### Material for the task

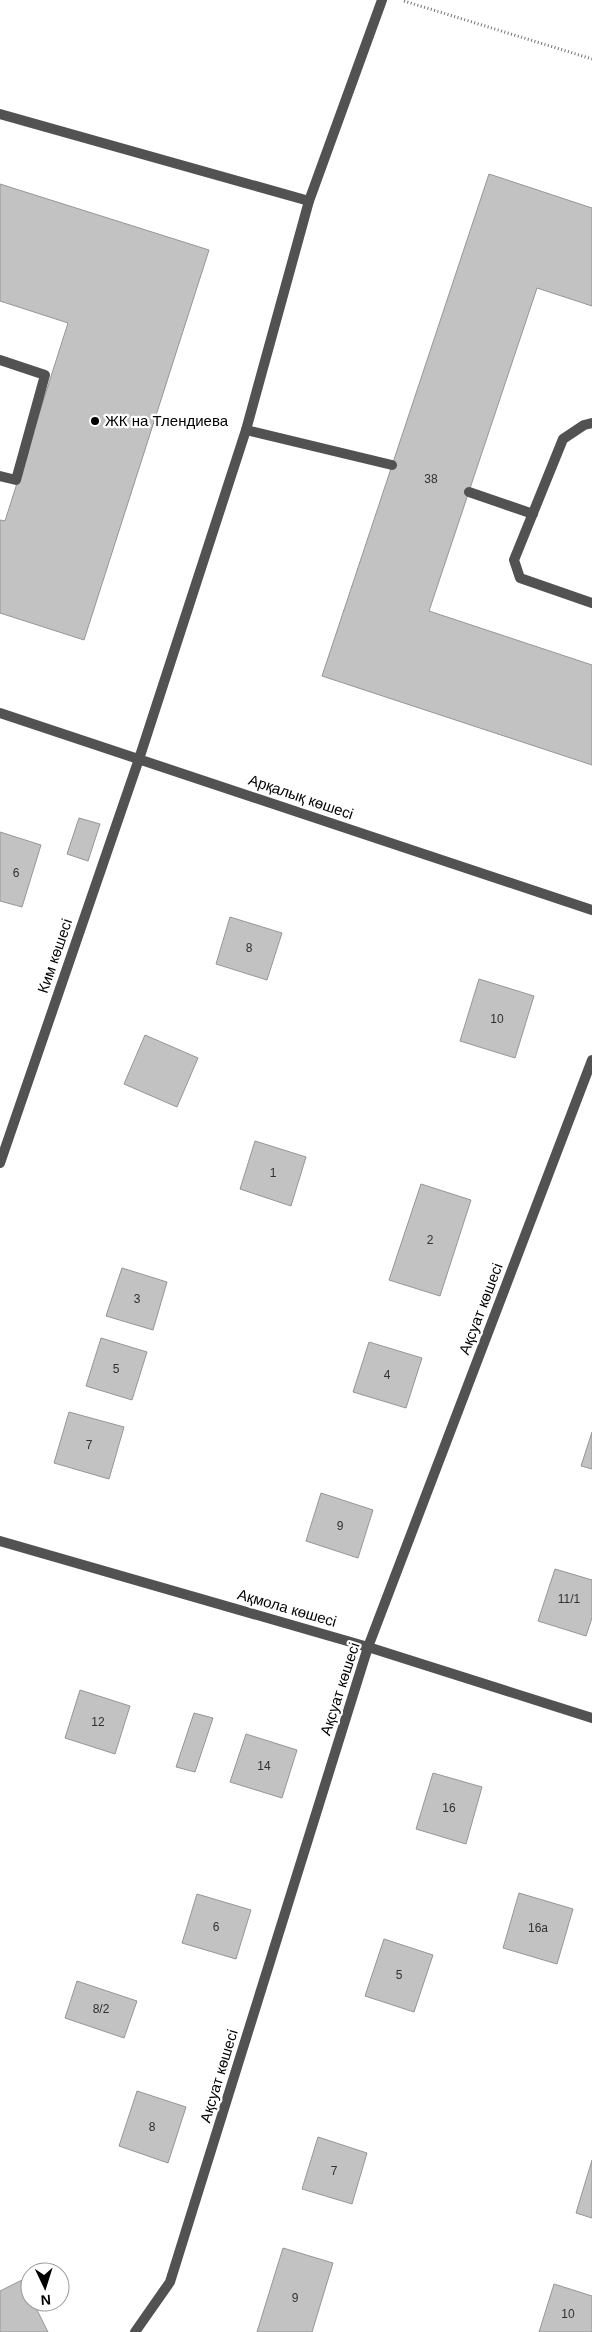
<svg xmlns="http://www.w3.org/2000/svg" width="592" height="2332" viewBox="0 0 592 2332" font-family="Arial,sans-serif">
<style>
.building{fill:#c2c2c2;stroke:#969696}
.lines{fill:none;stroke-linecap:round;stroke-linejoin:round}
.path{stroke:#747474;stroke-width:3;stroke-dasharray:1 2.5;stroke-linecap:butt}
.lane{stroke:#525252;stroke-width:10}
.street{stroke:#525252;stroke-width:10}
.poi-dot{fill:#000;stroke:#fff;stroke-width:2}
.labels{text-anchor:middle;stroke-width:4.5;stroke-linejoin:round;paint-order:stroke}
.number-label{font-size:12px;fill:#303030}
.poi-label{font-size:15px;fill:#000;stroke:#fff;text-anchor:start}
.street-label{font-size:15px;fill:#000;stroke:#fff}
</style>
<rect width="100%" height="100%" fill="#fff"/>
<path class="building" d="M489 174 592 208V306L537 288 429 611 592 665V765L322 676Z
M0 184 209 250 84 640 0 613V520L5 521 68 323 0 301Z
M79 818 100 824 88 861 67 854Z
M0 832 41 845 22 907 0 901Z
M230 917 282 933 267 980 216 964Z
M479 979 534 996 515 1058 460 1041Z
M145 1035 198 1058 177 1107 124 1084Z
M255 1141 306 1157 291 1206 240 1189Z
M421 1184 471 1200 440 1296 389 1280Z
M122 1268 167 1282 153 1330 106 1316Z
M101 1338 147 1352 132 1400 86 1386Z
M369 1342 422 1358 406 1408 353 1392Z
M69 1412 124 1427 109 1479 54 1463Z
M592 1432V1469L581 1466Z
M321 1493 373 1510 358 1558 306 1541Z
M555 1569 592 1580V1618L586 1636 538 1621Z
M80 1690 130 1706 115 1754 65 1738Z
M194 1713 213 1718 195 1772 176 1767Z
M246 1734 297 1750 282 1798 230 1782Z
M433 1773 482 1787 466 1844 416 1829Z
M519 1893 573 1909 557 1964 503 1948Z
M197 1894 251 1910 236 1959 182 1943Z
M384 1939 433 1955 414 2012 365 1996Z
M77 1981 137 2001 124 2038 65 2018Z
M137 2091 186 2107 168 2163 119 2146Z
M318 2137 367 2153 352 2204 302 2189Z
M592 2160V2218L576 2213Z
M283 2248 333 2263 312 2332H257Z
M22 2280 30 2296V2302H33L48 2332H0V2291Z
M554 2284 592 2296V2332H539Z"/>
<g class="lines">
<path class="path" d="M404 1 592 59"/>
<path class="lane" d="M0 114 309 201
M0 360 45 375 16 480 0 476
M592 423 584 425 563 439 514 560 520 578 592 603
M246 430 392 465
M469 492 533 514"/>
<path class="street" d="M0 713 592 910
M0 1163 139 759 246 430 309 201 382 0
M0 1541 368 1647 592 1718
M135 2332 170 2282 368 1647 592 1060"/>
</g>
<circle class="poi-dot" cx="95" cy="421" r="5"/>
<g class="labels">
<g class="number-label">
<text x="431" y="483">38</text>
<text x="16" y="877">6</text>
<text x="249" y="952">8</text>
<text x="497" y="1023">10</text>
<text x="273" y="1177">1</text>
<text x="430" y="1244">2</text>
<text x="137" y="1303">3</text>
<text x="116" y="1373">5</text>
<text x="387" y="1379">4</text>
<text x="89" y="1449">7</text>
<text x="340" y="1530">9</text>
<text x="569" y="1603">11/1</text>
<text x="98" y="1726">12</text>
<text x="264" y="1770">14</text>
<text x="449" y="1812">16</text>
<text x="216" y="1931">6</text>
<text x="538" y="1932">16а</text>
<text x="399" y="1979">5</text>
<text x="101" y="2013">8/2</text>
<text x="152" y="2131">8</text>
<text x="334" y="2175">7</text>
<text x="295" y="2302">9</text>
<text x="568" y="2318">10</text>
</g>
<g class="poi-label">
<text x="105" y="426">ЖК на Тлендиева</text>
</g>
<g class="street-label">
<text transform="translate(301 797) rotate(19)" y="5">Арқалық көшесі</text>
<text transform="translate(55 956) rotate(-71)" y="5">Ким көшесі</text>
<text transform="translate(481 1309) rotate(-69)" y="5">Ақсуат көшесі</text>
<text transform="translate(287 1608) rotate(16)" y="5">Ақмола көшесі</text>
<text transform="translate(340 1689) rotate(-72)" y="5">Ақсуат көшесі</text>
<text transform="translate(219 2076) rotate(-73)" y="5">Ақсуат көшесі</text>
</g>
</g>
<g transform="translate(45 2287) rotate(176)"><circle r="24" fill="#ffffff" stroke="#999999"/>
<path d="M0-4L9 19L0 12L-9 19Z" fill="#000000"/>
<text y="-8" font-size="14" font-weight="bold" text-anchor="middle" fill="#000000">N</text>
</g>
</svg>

######

About this task: Output the listing above exactly, excluding all pictures.

Solution for this problem:
<svg xmlns="http://www.w3.org/2000/svg" width="592" height="2332" viewBox="0 0 592 2332" font-family="Arial,sans-serif">
<style>
.building{fill:#c2c2c2;stroke:#969696}
.lines{fill:none;stroke-linecap:round;stroke-linejoin:round}
.path{stroke:#747474;stroke-width:3;stroke-dasharray:1 2.5;stroke-linecap:butt}
.lane{stroke:#525252;stroke-width:10}
.street{stroke:#525252;stroke-width:10}
.poi-dot{fill:#000;stroke:#fff;stroke-width:2}
.labels{text-anchor:middle;stroke-width:4.5;stroke-linejoin:round;paint-order:stroke}
.number-label{font-size:12px;fill:#303030}
.poi-label{font-size:15px;fill:#000;stroke:#fff;text-anchor:start}
.street-label{font-size:15px;fill:#000;stroke:#fff}
</style>
<rect width="100%" height="100%" fill="#fff"/>
<path class="building" d="M489 174 592 208V306L537 288 429 611 592 665V765L322 676Z
M0 184 209 250 84 640 0 613V520L5 521 68 323 0 301Z
M79 818 100 824 88 861 67 854Z
M0 832 41 845 22 907 0 901Z
M230 917 282 933 267 980 216 964Z
M479 979 534 996 515 1058 460 1041Z
M145 1035 198 1058 177 1107 124 1084Z
M255 1141 306 1157 291 1206 240 1189Z
M421 1184 471 1200 440 1296 389 1280Z
M122 1268 167 1282 153 1330 106 1316Z
M101 1338 147 1352 132 1400 86 1386Z
M369 1342 422 1358 406 1408 353 1392Z
M69 1412 124 1427 109 1479 54 1463Z
M592 1432V1469L581 1466Z
M321 1493 373 1510 358 1558 306 1541Z
M555 1569 592 1580V1618L586 1636 538 1621Z
M80 1690 130 1706 115 1754 65 1738Z
M194 1713 213 1718 195 1772 176 1767Z
M246 1734 297 1750 282 1798 230 1782Z
M433 1773 482 1787 466 1844 416 1829Z
M519 1893 573 1909 557 1964 503 1948Z
M197 1894 251 1910 236 1959 182 1943Z
M384 1939 433 1955 414 2012 365 1996Z
M77 1981 137 2001 124 2038 65 2018Z
M137 2091 186 2107 168 2163 119 2146Z
M318 2137 367 2153 352 2204 302 2189Z
M592 2160V2218L576 2213Z
M283 2248 333 2263 312 2332H257Z
M22 2280 30 2296V2302H33L48 2332H0V2291Z
M554 2284 592 2296V2332H539Z"/>
<g class="lines">
<path class="path" d="M404 1 592 59"/>
<path class="lane" d="M0 114 309 201
M0 360 45 375 16 480 0 476
M592 423 584 425 563 439 514 560 520 578 592 603
M246 430 392 465
M469 492 533 514"/>
<path class="street" d="M0 713 592 910
M0 1163 139 759 246 430 309 201 382 0
M0 1541 368 1647 592 1718
M135 2332 170 2282 368 1647 592 1060"/>
</g>
<circle class="poi-dot" cx="95" cy="421" r="5"/>
<g class="labels">
<g class="number-label">
<text x="431" y="483">38</text>
<text x="16" y="877">6</text>
<text x="249" y="952">8</text>
<text x="497" y="1023">10</text>
<text x="273" y="1177">1</text>
<text x="430" y="1244">2</text>
<text x="137" y="1303">3</text>
<text x="116" y="1373">5</text>
<text x="387" y="1379">4</text>
<text x="89" y="1449">7</text>
<text x="340" y="1530">9</text>
<text x="569" y="1603">11/1</text>
<text x="98" y="1726">12</text>
<text x="264" y="1770">14</text>
<text x="449" y="1812">16</text>
<text x="216" y="1931">6</text>
<text x="538" y="1932">16а</text>
<text x="399" y="1979">5</text>
<text x="101" y="2013">8/2</text>
<text x="152" y="2131">8</text>
<text x="334" y="2175">7</text>
<text x="295" y="2302">9</text>
<text x="568" y="2318">10</text>
</g>
<g class="poi-label">
<text x="105" y="426">ЖК на Тлендиева</text>
</g>
<g class="street-label">
<text transform="translate(301 797) rotate(19)" y="5">Арқалық көшесі</text>
<text transform="translate(55 956) rotate(-71)" y="5">Ким көшесі</text>
<text transform="translate(481 1309) rotate(-69)" y="5">Ақсуат көшесі</text>
<text transform="translate(287 1608) rotate(16)" y="5">Ақмола көшесі</text>
<text transform="translate(340 1689) rotate(-72)" y="5">Ақсуат көшесі</text>
<text transform="translate(219 2076) rotate(-73)" y="5">Ақсуат көшесі</text>
</g>
</g>
<g transform="translate(45 2287) rotate(176)"><circle r="24" fill="#ffffff" stroke="#999999"/>
<path d="M0-4L9 19L0 12L-9 19Z" fill="#000000"/>
<text y="-8" font-size="14" font-weight="bold" text-anchor="middle" fill="#000000">N</text>
</g>
</svg>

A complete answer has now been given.